▶ Work to be completed: Return the data below exactly, but only from the line containing "As a part of" through the line containing "Password for accessing", with both of those lines included.

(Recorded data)
◇ ◇ ◇
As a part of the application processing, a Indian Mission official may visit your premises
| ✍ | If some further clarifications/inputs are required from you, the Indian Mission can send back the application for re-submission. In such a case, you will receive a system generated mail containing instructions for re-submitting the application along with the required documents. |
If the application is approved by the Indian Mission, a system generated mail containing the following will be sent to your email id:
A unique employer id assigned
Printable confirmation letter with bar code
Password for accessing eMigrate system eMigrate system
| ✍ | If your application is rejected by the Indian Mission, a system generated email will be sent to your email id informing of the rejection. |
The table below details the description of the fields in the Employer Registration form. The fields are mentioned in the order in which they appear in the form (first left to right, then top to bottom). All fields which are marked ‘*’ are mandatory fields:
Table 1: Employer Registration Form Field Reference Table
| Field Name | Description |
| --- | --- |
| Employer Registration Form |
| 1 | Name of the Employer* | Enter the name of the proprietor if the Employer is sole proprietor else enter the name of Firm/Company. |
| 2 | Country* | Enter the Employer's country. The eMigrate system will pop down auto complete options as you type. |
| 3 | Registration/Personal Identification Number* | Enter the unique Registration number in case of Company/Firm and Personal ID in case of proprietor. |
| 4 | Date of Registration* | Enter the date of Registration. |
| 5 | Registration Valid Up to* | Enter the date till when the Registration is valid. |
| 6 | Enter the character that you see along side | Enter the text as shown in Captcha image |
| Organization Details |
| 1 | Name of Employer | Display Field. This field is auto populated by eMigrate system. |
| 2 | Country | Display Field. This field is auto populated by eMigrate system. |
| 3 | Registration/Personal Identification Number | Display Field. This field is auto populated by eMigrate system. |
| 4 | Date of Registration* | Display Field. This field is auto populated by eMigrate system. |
◇ ◇ ◇
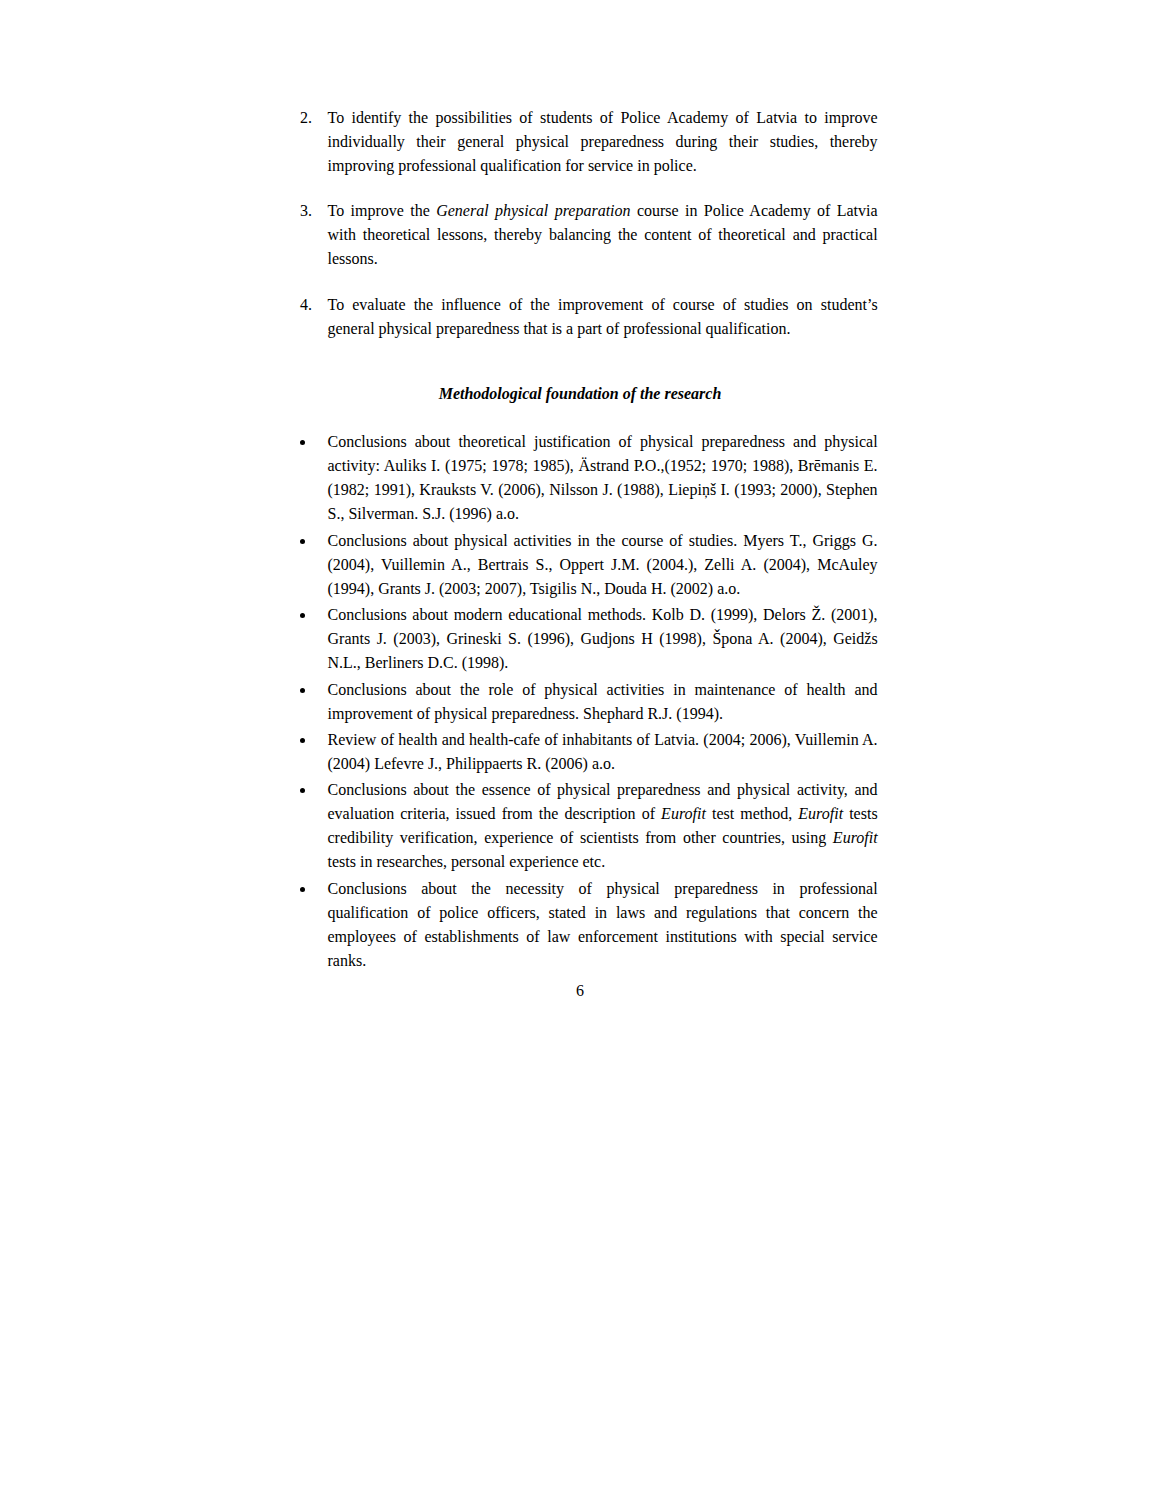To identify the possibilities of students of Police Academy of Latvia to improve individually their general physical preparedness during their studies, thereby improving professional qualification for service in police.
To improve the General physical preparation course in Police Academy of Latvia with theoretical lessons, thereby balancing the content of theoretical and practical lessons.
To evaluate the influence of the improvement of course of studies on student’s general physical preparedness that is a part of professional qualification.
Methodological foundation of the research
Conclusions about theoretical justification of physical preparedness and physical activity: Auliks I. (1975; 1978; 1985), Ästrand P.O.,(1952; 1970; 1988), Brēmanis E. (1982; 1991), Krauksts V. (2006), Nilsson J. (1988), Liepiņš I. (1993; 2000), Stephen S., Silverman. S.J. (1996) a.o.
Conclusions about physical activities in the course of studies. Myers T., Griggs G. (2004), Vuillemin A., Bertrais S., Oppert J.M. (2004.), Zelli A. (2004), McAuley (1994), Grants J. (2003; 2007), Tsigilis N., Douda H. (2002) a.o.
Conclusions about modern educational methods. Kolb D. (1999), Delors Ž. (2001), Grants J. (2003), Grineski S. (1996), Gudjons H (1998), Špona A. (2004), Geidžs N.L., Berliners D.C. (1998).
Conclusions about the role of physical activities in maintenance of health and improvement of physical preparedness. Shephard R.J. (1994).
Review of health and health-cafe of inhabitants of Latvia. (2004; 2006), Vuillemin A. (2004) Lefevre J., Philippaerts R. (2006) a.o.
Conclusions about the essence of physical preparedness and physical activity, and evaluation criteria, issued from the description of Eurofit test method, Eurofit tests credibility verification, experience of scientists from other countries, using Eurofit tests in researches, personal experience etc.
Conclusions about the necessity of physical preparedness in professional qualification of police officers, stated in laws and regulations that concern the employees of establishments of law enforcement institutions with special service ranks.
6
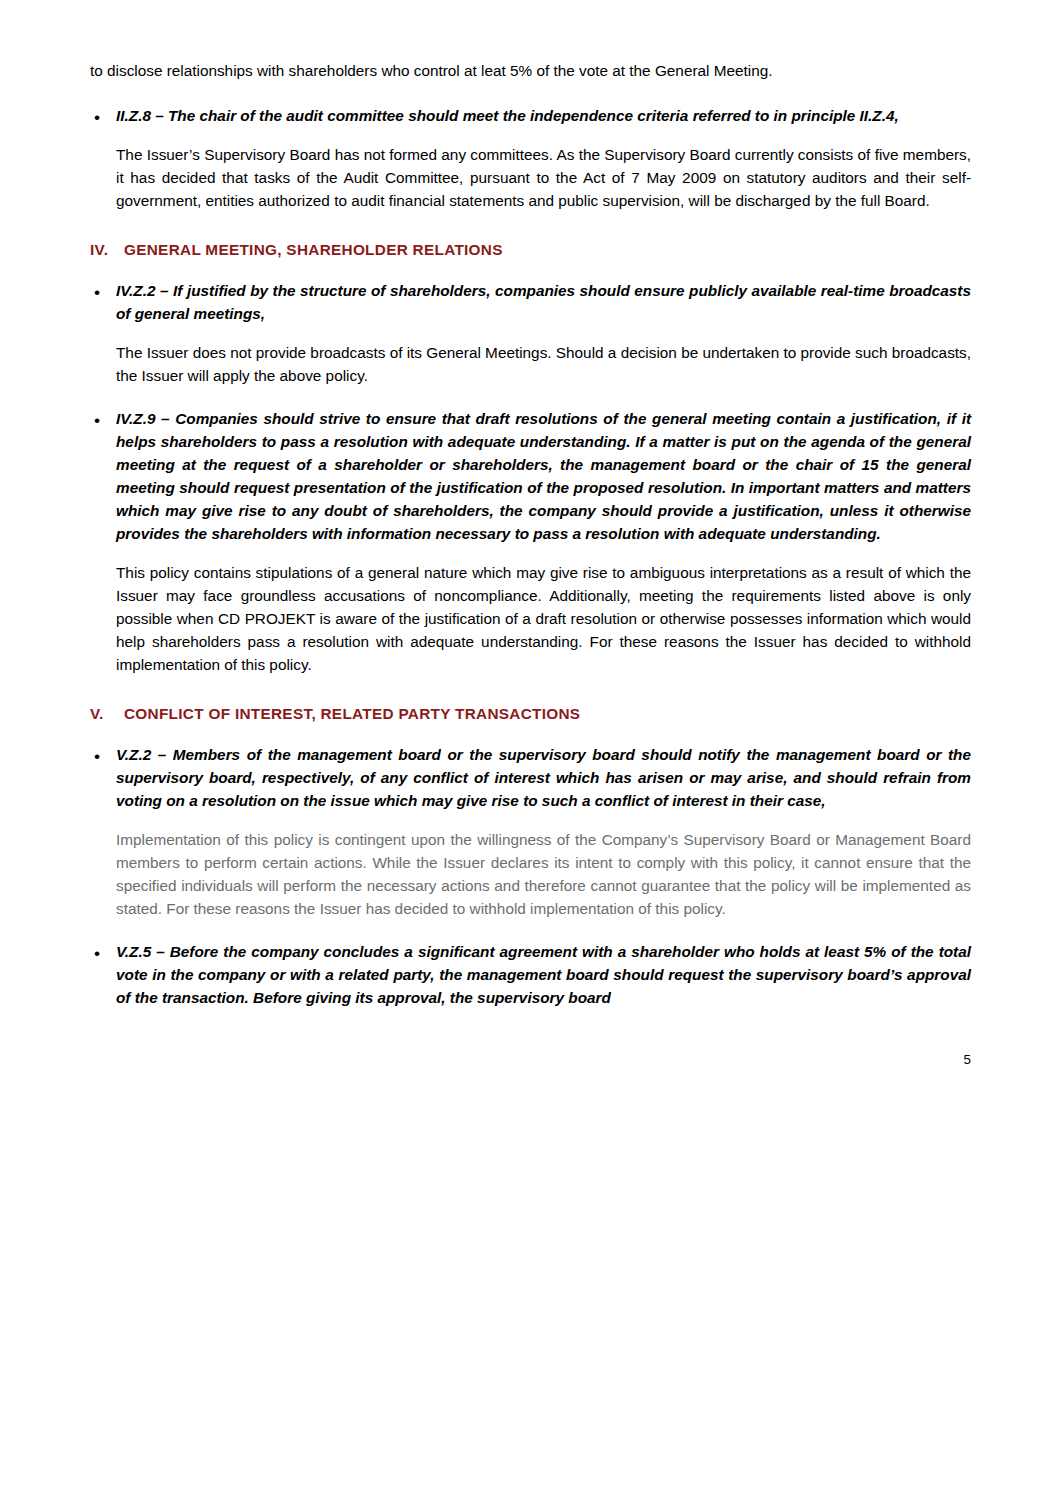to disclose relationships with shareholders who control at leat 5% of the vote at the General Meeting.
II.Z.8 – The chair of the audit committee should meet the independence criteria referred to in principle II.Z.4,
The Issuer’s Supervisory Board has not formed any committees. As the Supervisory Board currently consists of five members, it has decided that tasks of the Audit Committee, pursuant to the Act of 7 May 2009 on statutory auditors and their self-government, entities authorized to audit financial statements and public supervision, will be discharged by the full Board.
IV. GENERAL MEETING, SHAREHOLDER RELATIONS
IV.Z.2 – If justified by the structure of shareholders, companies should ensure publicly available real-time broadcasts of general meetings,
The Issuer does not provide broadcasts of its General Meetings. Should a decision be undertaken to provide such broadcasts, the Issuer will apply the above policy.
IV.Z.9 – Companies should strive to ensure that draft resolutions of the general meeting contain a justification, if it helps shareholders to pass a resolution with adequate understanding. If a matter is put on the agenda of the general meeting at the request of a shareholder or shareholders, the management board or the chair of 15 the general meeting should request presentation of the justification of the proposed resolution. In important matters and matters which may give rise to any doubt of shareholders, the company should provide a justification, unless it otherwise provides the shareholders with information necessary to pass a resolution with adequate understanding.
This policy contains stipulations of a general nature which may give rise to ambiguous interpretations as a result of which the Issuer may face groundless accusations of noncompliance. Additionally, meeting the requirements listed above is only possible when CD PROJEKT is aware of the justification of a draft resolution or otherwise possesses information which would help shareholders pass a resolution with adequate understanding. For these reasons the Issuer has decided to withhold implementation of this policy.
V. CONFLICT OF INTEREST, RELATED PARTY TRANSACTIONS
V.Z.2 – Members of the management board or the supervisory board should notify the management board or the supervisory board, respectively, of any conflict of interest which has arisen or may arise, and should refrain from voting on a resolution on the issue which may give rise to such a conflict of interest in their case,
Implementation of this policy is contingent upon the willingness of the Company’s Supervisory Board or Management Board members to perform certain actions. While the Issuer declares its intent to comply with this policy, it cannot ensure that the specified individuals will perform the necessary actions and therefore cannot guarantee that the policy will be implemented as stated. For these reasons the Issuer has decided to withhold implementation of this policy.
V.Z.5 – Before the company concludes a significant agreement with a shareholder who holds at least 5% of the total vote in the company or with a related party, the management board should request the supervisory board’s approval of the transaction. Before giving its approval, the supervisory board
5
◇ ◇ ◇
▶ Answer to the problem:
As a part of the application processing, a Indian Mission official may visit your premises
| ✍ | If some further clarifications/inputs are required from you, the Indian Mission can send back the application for re-submission. In such a case, you will receive a system generated mail containing instructions for re-submitting the application along with the required documents. |
If the application is approved by the Indian Mission, a system generated mail containing the following will be sent to your email id:
A unique employer id assigned
Printable confirmation letter with bar code
Password for accessing eMigrate system eMigrate system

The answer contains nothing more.